From his earliest childhood, he was quietly but conspicuously prayerful, an inclination which seemed only to intensify during his hardscrabble years as an itinerant laborer, and when he returned to Canada in 1867, he confessed an interest in formal religious life to his local parish priest, who sent him to a nearby community of Holy Cross brothers with a letter assuring its superior that “I am sending you a saint.”

The largely illiterate 25-year old novice was put to work as a porter, or doorman, at Montreal’s College of Notre Dame, an assignment in which he continued for the next 40 years.

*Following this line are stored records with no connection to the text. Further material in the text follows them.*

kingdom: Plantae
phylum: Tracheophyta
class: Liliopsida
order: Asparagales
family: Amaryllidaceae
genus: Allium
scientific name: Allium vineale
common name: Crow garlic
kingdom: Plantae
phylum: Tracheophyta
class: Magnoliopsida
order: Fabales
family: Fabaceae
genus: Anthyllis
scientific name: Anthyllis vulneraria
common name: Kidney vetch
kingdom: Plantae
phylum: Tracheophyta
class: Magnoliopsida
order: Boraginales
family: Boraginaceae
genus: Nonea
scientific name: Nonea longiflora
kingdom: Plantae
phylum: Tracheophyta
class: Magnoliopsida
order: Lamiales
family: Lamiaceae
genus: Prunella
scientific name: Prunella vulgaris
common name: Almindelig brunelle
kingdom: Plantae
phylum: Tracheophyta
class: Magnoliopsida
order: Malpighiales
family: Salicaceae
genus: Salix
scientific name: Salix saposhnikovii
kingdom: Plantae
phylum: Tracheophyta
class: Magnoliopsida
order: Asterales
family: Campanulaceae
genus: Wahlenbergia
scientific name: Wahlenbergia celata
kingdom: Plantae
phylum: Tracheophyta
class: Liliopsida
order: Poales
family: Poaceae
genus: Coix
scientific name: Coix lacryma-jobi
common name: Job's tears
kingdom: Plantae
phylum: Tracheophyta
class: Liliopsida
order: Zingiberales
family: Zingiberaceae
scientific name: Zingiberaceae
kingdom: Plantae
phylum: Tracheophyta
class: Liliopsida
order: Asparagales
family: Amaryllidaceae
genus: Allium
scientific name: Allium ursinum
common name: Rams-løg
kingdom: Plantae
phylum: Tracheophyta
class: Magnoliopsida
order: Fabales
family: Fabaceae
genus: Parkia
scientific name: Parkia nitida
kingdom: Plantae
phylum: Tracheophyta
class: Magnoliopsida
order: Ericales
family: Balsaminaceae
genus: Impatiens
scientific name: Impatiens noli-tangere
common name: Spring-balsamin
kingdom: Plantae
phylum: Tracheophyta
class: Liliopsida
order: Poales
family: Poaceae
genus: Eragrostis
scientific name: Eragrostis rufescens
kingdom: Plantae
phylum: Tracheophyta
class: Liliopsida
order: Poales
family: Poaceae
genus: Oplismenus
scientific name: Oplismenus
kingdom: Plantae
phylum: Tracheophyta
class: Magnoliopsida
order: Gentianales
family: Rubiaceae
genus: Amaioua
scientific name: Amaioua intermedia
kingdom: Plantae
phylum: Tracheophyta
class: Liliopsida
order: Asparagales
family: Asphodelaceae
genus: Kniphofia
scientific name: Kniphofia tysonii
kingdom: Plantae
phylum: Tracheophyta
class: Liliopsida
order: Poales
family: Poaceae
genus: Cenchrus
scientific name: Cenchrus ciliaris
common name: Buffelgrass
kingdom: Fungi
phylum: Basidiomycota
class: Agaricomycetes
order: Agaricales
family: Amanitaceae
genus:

In addition to welcoming visitors, he served as janitor, launderer, and sacristan, ran errands and provided the students with cheap haircuts. Throughout these years his reputation for humility and kindness grew, as did the numbers of visitors he received. Most of these were poor and sick people, to whom he offered not only his compassion and what material assistance he could provide, but also moral and spiritual advice. Many of his visitors attributed miraculous cures to him, but he would insist, sometimes with annoyance, that any such cures were attributable to the prayers of Saint Joseph.

Brother André’s particular affection for St. Joseph, in addition to the need to accommodate the throngs of people seeking his help, advice and prayers, led to the foundation of Saint Joseph’s Oratory, at first a small structure constructed on Mount Royal with funds from small donations and Brother André’s barbershop income and now a massive basilica which attracts some 2 million pilgrims each year.

Brother André was entombed there after his death on Jan. 6, 1937. Between his death and burial, more than 1 million pilgrims came to pay tribute.